News Advisory
Contact: Maria Castillo 703-631-0650
Dialogue on Diversity has for many years been involved with the issue of domestic violence, advocating for victims and taking up the themes of transparency and accountability. This article calls attention to a very sensitive concern with the branch of government which supports American lives in this country and abroad.
Washington, D.C. — July 14, 2021  Lynn Rosenthal, long associated as speaker and expert on domestic violence questions for Dialogue on Diversity, has now completed the key report of the Commission she has chaired on sexual assault and harassment in the U.S. military establishment. Appointed by President Joseph Biden, with whom she has worked for a score of years on the Violence Against Women Act and similar issues, she now heads the challenging tasks of unraveling the long festering problem of sexual abuse of women in the now growing feminine component in the active duty services. The new Administration in one of its first acts appointed a 12-member Commission to analyze and propose remedies for the growing threats of assault and other abuse of women that have threatened good order in the defense establishment. Under the direction of Ms. Rosenthal, with unmatched credentials and years of expertise in prevention of sexual abuse and harassment, the Commission has issued its report and recommendations on the problems of sexual violence in the military. National security is in the balance. Ms. Rosenthal is on the case, and reform is now clearly on the way.
Command and Enlisted Personnel: Different Perspectives
The assessment of the prevalence and gravity of sexual offenses are found to differ substantially between the high-level military commands and the rank and file members. The reason for this was found to be an erosion of any trust that had once prevailed between the command heads and the enlisted, bottom ranks of military operatives.  The command figures face a dual duty: to hone an effective fighting force and at once to police the interpersonal conduct of the members under their authority. The second goal is likely to be de-emphasized , with dissatisfaction and degraded performance, specifically among women members (and LGBT members of either gender ) who are the targets of the sexual harassment and abuse.
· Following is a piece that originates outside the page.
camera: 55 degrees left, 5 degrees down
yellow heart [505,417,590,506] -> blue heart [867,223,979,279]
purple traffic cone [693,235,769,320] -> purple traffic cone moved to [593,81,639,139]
Recommendation: Sexual Violence handled
independently of Unit Commanders
The solution designed by the Commission proposes the establishment in each military base of an independent sexual harassment unit to which members experiencing abuse are directed to report promptly to the expert, experienced staff the detail of any incidents, following which the investigative personnel ascertain the accuracy of the report and set in motion the rehabilitation of both the abused and the abuser, each assisted by legal counsel whose loyalty to respective clients is sacrosanct. The Command does not get into the act. Trust is attained through the length and breadth of the unit. (under the previously prevailing system Commanders have been burdened with the with recalcitrant offender and alternatively facing blame for letting them off too easily. Corrosive all around of good order and efficiency. The related problem of consequences for the offending member is mapped out in detail by the report, the object being to salvage the often top-notch military skills of the offending member, and to restore the target of harassment or assault to moral satisfaction and mental alertness. The object being to retain all affected parties in reasonably effective readiness for the actual performance of the military tasks — if necessary, adjusting assignments or otherwise defusing the situation.
This note, fragmentary and a far cry from the subtlety of reasoning and the shades of nuance prescribed by the Commission in any correct response to the sexual abuse offense. Not all that would be achieved in a perfect world, can realistically be aimed at. It is the best feasible remedy that the report of the Commission essays to provide. It is hoped that these sketches suggest the careful thought given by the Commission, and the striving for precision in the crafting of remedies, and the rejection of capricious and inequitable treatment of those falling under the military jurisdiction.  It indicates something of the skill and care of the Commission and its members, in seeking to rationalize the clumsy, inequitable, and prodigiously inefficient scheme of military justice that has grown up in the twentieth century.